Residing in Denver's Lower Highland (LoHi) neighborhood, Avanti Food & Beverage, a dynamically diverse food hall occupying a former printing plant, shelters a collection of self-contained shipping containers, each of which is a mini restaurant. Diners can choose from a world-spanning variety of cuisines—everything from Venezuelan arepas to chicken-and-chive dumplings—and enjoy their lunch or dinner in the communal first-floor dining area, or on the riveting rooftop deck, which offers fashionable lounge furniture and enthralling views of the downtown Denver skyline. Along with its restaurants, Avanti also lays claim to two bars, including one on the altitude-high terrace.
Lowry’s answer to a playground for kids, tweens and adults, this 500-seat, 9,000-square-foot German-style beer garden encompasses everything you could possibly want from a patio perch: fire pits, communal Oktoberfest-style picnic tables, a beer syllabus inked with 16 tap lines and an additional 85 by the bottle and can, plus live music (seasonal) and a menu that appeases every appetite: brats, hot dogs, burgers, sandwiches, salads and a slew of snacks that seesaw from chicken wings to soft pretzels mated with melted cheese. Bonus: Leashed (and good-mannered) dogs are allowed on the patio.
The rooftop terrace at Izakaya Den is like a civilized garden soiree high above the spirited party that’s South Pearl Street. Ascend the stairwell, flanked with foliage, to the alfresco oasis of serenity decked out with leafy greenery, marble, stone and wood accents and a retractable roof that ensures a cozy conservatory even when there’s an unpredictable summer storm brewing. A bowl of the immorally delicious lobster ramen paired with a few sake cocktails will make you want to stick around long after the night sky fades to black.

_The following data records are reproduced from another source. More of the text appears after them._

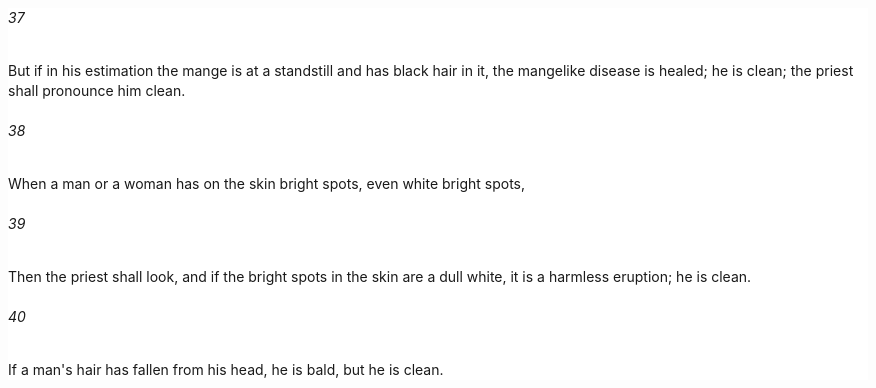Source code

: ###### 37 






But if in his estimation the mange is at a standstill and has black hair in it, the mangelike disease is healed; he is clean; the priest shall pronounce him clean. 













###### 38 






When a man or a woman has on the skin bright spots, even white bright spots, 













###### 39 






Then the priest shall look, and if the bright spots in the skin are a dull white, it is a harmless eruption; he is clean. 













###### 40 






If a man's hair has fallen from his head, he is bald, but he is clean. 









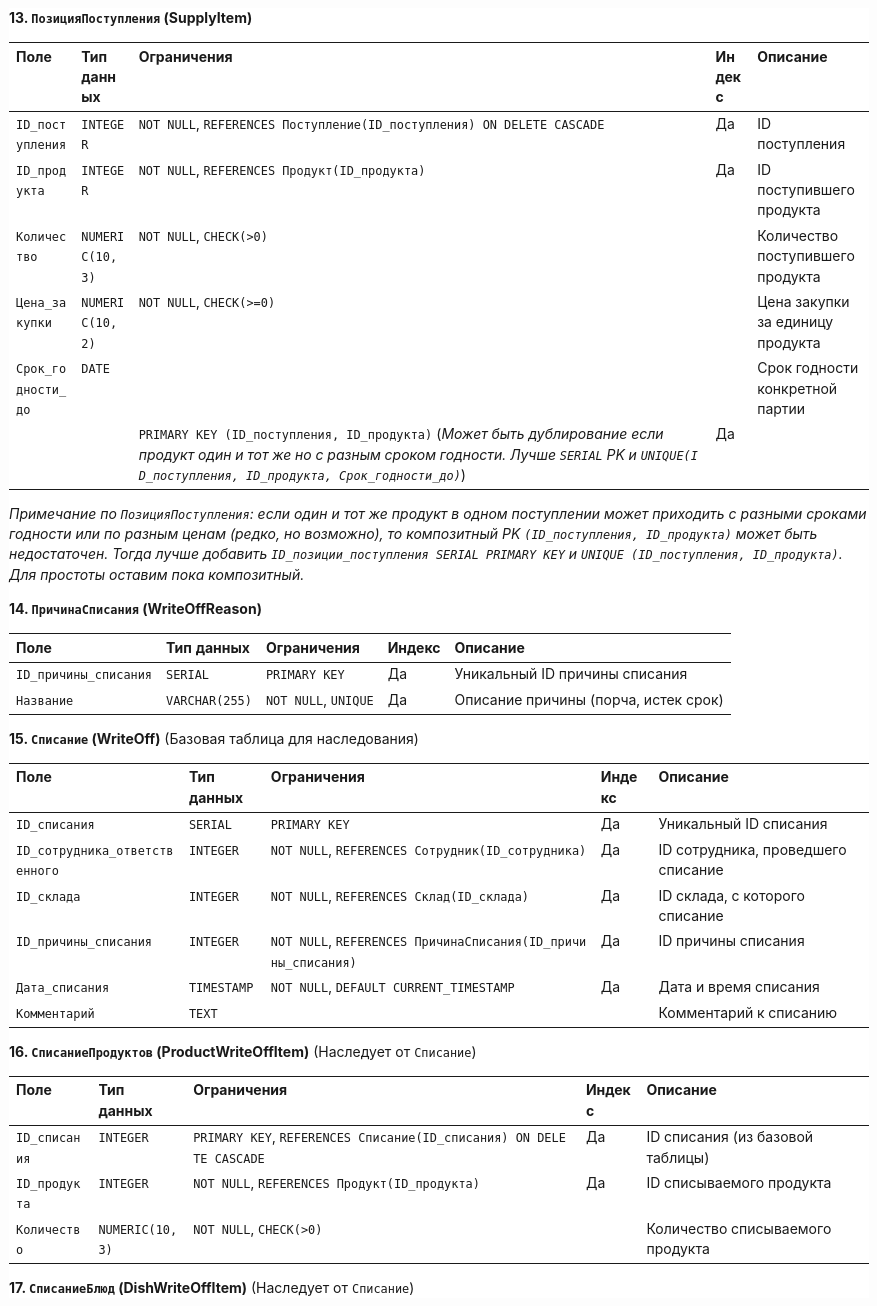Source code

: **13. `ПозицияПоступления` (SupplyItem)**

| Поле             | Тип данных      | Ограничения                                                                  | Индекс | Описание                          |
| :--------------- | :-------------- | :--------------------------------------------------------------------------- | :----- | :-------------------------------- |
| `ID_поступления`   | `INTEGER`       | `NOT NULL`, `REFERENCES Поступление(ID_поступления) ON DELETE CASCADE`       | Да     | ID поступления                    |
| `ID_продукта`    | `INTEGER`       | `NOT NULL`, `REFERENCES Продукт(ID_продукта)`                                | Да     | ID поступившего продукта          |
| `Количество`       | `NUMERIC(10,3)` | `NOT NULL`, `CHECK(>0)`                                                      |        | Количество поступившего продукта  |
| `Цена_закупки`     | `NUMERIC(10,2)` | `NOT NULL`, `CHECK(>=0)`                                                     |        | Цена закупки за единицу продукта  |
| `Срок_годности_до` | `DATE`          |                                                                              |        | Срок годности конкретной партии   |
|                  |                 | `PRIMARY KEY (ID_поступления, ID_продукта)` (*Может быть дублирование если продукт один и тот же но с разным сроком годности. Лучше `SERIAL` PK и `UNIQUE(ID_поступления, ID_продукта, Срок_годности_до)`*) | Да     |                                   |

*Примечание по `ПозицияПоступления`: если один и тот же продукт в одном поступлении может приходить с разными сроками годности или по разным ценам (редко, но возможно), то композитный PK `(ID_поступления, ID_продукта)` может быть недостаточен. Тогда лучше добавить `ID_позиции_поступления SERIAL PRIMARY KEY` и `UNIQUE (ID_поступления, ID_продукта)`. Для простоты оставим пока композитный.*

**14. `ПричинаСписания` (WriteOffReason)**

| Поле                   | Тип данных     | Ограничения           | Индекс | Описание                       |
| :--------------------- | :------------- | :-------------------- | :----- | :----------------------------- |
| `ID_причины_списания`  | `SERIAL`       | `PRIMARY KEY`         | Да     | Уникальный ID причины списания |
| `Название`             | `VARCHAR(255)` | `NOT NULL`, `UNIQUE`  | Да     | Описание причины (порча, истек срок) |

**15. `Списание` (WriteOff)** (Базовая таблица для наследования)

| Поле                       | Тип данных   | Ограничения                                                               | Индекс | Описание                         |
| :------------------------- | :----------- | :------------------------------------------------------------------------ | :----- | :------------------------------- |
| `ID_списания`                | `SERIAL`     | `PRIMARY KEY`                                                             | Да     | Уникальный ID списания           |
| `ID_сотрудника_ответственного` | `INTEGER`  | `NOT NULL`, `REFERENCES Сотрудник(ID_сотрудника)`                       | Да     | ID сотрудника, проведшего списание |
| `ID_склада`                | `INTEGER`    | `NOT NULL`, `REFERENCES Склад(ID_склада)`                                 | Да     | ID склада, с которого списание    |
| `ID_причины_списания`      | `INTEGER`    | `NOT NULL`, `REFERENCES ПричинаСписания(ID_причины_списания)`             | Да     | ID причины списания              |
| `Дата_списания`            | `TIMESTAMP`  | `NOT NULL`, `DEFAULT CURRENT_TIMESTAMP`                                   | Да     | Дата и время списания            |
| `Комментарий`              | `TEXT`       |                                                                           |        | Комментарий к списанию           |

**16. `СписаниеПродуктов` (ProductWriteOffItem)** (Наследует от `Списание`)

| Поле          | Тип данных      | Ограничения                                                                  | Индекс | Описание                   |
| :------------ | :-------------- | :--------------------------------------------------------------------------- | :----- | :------------------------- |
| `ID_списания`   | `INTEGER`       | `PRIMARY KEY`, `REFERENCES Списание(ID_списания) ON DELETE CASCADE`            | Да     | ID списания (из базовой таблицы) |
| `ID_продукта` | `INTEGER`       | `NOT NULL`, `REFERENCES Продукт(ID_продукта)`                                | Да     | ID списываемого продукта   |
| `Количество`    | `NUMERIC(10,3)` | `NOT NULL`, `CHECK(>0)`                                                      |        | Количество списываемого продукта |

**17. `СписаниеБлюд` (DishWriteOffItem)** (Наследует от `Списание`)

If you’re with a gaggle of friends and have an affinity for food trucks and whiskey, then Finn’s Manor, in the River North Art District (RiNo), is your rumble. The expansive space, fenced with bright pink and yellow slats, makes the most of repurposed throwaways: rusty steel carts, surfaced with wood, double as tables, and they’re cleverly roofed with corrugated metal siding and weathered lumber. A fleet of food trucks shares space with Denver’s hungry, and the indoor bar, which groves to a New Orleans vibe, inebriates the thirsty with the punch and potent craft cocktails, many of which salute whiskey.